Task:
The records that follow should be copied out exactly, pictures excluded.

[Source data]

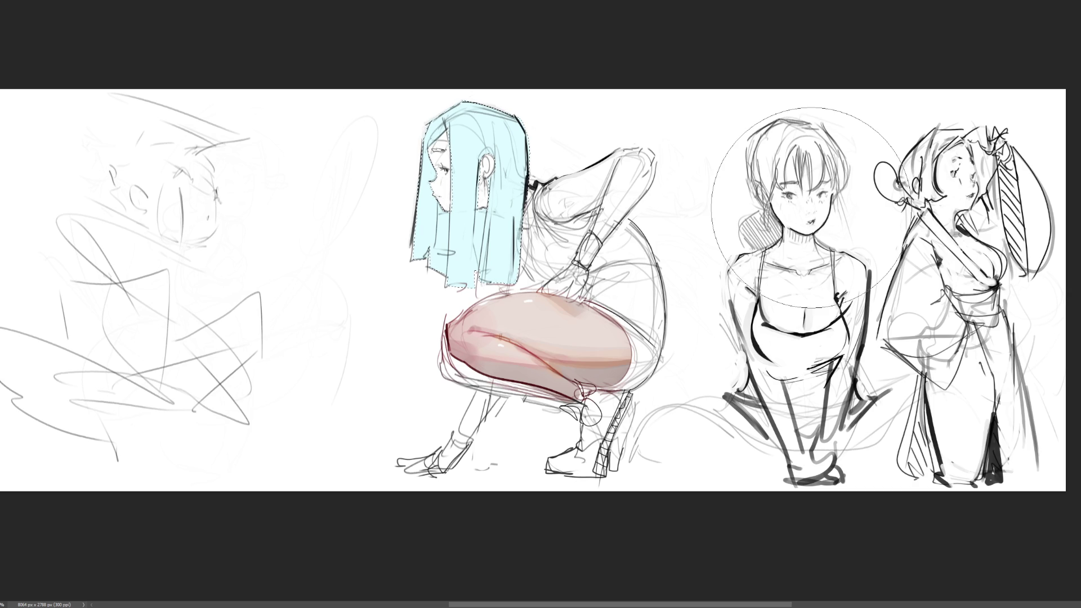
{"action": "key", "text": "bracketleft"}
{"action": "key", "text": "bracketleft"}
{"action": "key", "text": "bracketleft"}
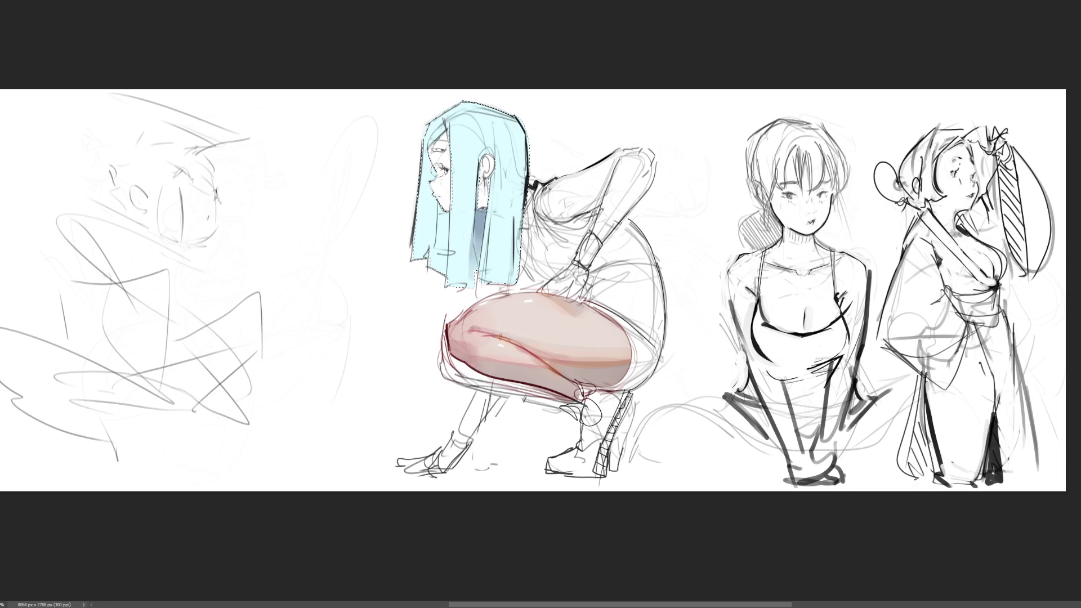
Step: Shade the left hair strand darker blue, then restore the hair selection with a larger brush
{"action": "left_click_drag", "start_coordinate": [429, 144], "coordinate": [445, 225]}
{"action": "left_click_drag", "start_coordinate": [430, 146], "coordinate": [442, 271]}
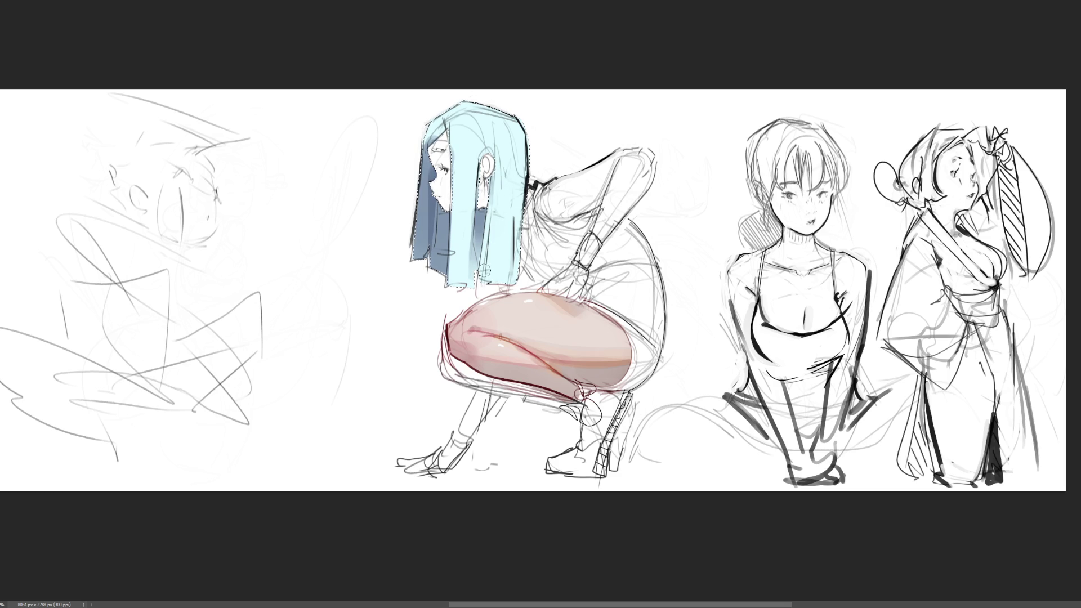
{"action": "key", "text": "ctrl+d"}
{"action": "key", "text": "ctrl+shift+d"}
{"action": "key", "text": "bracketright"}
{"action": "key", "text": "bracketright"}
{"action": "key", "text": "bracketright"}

Result:
{"action": "key", "text": "bracketleft"}
{"action": "key", "text": "bracketleft"}
{"action": "key", "text": "bracketleft"}
Step: Shade the left hair strand darker blue, then restore the hair selection with a larger brush
{"action": "left_click_drag", "start_coordinate": [429, 144], "coordinate": [445, 225]}
{"action": "left_click_drag", "start_coordinate": [430, 146], "coordinate": [442, 271]}
{"action": "key", "text": "ctrl+d"}
{"action": "key", "text": "ctrl+shift+d"}
{"action": "key", "text": "bracketright"}
{"action": "key", "text": "bracketright"}
{"action": "key", "text": "bracketright"}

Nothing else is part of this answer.